4.2 Limitations of the Study

This study has several limitations. First, the pelvic pain condition of pregnant women was examined in relation to physical activity and fatigue. However, pelvic pain can be affected by many physical, hormonal, biomechanical and psychosocial conditions. The interaction of these different conditions with pain was not evaluated here. Although growth analysis may provide a more comprehensive understanding of changes over time, we used simple and repeated measures analyses due to the structure of the dataset and software limitations. This limitation is acknowledged in the present study and highlights the need for methodological improvements in future research. Second, the study cohort included only patients from three hospitals in the Central Anatolia Region of Turkey. This may limit the external validity of our results and restrict generalization of the findings to other populations with different socioeconomic, cultural or geographical characteristics. Pelvic pain, physical activity, and fatigue levels may show different patterns in pregnant women from low-income groups, adolescent pregnant women, or women with pre-existing musculoskeletal disorders. Therefore, it is recommended that more diverse and heterogeneous populations be included in future studies.
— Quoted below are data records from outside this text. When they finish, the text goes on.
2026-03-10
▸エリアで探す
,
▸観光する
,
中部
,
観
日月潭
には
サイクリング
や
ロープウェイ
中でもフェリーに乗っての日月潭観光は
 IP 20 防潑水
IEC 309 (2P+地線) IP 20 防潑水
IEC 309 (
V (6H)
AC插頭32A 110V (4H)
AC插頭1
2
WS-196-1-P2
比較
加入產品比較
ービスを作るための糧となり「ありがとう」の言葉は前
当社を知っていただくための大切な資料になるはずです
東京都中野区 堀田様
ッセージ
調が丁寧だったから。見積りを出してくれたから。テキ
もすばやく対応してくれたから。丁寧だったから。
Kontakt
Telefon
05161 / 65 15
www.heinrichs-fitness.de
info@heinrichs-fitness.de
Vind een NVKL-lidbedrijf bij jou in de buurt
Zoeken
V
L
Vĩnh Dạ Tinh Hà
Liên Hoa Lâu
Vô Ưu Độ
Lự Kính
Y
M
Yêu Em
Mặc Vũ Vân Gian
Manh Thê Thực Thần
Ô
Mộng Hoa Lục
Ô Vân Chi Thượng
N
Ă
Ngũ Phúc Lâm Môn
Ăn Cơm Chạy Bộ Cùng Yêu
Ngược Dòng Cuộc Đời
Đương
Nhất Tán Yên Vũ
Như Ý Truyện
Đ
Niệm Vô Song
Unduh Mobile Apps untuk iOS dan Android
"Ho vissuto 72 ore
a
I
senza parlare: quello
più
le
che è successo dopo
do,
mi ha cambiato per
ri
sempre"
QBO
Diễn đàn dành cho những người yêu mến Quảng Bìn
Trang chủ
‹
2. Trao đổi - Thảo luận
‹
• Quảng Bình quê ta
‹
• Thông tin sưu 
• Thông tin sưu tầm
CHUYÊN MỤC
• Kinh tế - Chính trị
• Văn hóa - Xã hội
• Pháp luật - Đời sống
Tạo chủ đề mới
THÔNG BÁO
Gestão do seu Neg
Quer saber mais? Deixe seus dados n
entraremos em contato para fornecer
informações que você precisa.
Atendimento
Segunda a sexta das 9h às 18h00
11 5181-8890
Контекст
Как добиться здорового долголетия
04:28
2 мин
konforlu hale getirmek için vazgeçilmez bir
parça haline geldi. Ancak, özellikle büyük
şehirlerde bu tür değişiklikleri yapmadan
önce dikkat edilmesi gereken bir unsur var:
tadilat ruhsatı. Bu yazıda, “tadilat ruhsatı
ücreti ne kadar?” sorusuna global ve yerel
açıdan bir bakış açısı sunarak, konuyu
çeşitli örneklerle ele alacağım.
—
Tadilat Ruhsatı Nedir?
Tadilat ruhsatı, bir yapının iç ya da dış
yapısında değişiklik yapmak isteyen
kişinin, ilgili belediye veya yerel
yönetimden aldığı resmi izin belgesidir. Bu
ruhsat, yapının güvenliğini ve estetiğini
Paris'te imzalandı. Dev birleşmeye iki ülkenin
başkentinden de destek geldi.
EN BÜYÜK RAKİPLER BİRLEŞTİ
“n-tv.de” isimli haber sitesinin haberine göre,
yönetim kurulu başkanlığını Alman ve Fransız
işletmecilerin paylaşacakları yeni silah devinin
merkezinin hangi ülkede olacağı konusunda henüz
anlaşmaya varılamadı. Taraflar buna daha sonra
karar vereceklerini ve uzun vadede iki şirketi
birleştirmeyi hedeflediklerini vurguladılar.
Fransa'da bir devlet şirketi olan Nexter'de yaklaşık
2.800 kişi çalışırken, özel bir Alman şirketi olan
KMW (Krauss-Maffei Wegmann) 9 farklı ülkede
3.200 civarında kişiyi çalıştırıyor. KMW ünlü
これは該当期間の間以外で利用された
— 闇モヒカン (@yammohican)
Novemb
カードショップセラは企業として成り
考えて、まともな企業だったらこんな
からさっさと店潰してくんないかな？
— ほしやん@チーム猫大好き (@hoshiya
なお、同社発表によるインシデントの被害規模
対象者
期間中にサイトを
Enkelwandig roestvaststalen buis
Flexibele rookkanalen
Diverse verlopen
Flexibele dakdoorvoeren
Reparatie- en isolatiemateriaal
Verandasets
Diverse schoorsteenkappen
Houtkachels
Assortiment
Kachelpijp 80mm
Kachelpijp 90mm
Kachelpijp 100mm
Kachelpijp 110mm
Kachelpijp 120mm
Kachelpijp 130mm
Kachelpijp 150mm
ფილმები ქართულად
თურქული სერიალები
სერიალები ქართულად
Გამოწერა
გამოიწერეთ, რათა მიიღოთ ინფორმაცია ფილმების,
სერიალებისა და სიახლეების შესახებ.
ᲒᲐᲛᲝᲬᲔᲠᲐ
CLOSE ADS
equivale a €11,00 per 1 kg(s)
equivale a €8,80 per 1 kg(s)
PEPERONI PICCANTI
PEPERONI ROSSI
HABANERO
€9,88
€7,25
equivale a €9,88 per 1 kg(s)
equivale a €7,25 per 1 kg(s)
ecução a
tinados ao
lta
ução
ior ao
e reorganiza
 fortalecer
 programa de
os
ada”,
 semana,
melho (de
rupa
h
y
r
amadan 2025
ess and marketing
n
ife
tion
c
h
Third, the physical activity level of pregnant women was assessed using the PPAQ. Accelerometers or wearable activity monitoring devices could instead be used in future studies. Finally, due to the long duration of the study and the high rate of sample loss, follow-up was continued into the postpartum period. In future studies, the follow-up of mothers could be extended even further into the first and second years after birth.

5. Conclusions

This prospective longitudinal study found that, pelvic pain not only occurs during pregnancy, but also persists with notable severity during the postpartum period. Such pain may impair maternal functionality and threaten the quality of life of both the mother and child. During this period, a gradual decrease in the level of physical activity by the mother and an accumulation of fatigue can increase her sensitivity to the perception of pain. The results of this study question the assumption that pelvic pain resolves after birth and therefore it should not be considered as a temporary discomfort specific to pregnancy. Rather, pelvic pain is a multidimensional clinical condition that continues after birth and can permanently affect the health of mothers. The severity of pain can be reduced by ensuring that mothers are encouraged to exercise and remain active in order to combat fatigue, especially during the postpartum period. Therefore, the implementation of holistic and individualized rehabilitation and support programs spanning the pre-pregnancy to postpartum periods may be a valuable strategy for promoting women’s health. Programs could include pelvic floor muscle training, low-intensity aerobic activities, relaxation and breathing techniques, manual therapy and psychoeducation-based pain management. These activities should be assessed before, during and after pregnancy, and their applicability subsequently evaluated. This approach may contribute to the development of evidence-based, multidisciplinary, and clinically feasible approaches for managing pelvic pain.

Availability of Data and Materials

The data obtained and analyzed within the scope of this study are not publicly available due to participant confidentiality, ethical restrictions, or institutional policies. However, they can be obtained from the corresponding author upon reasonable request and with the necessary permissions.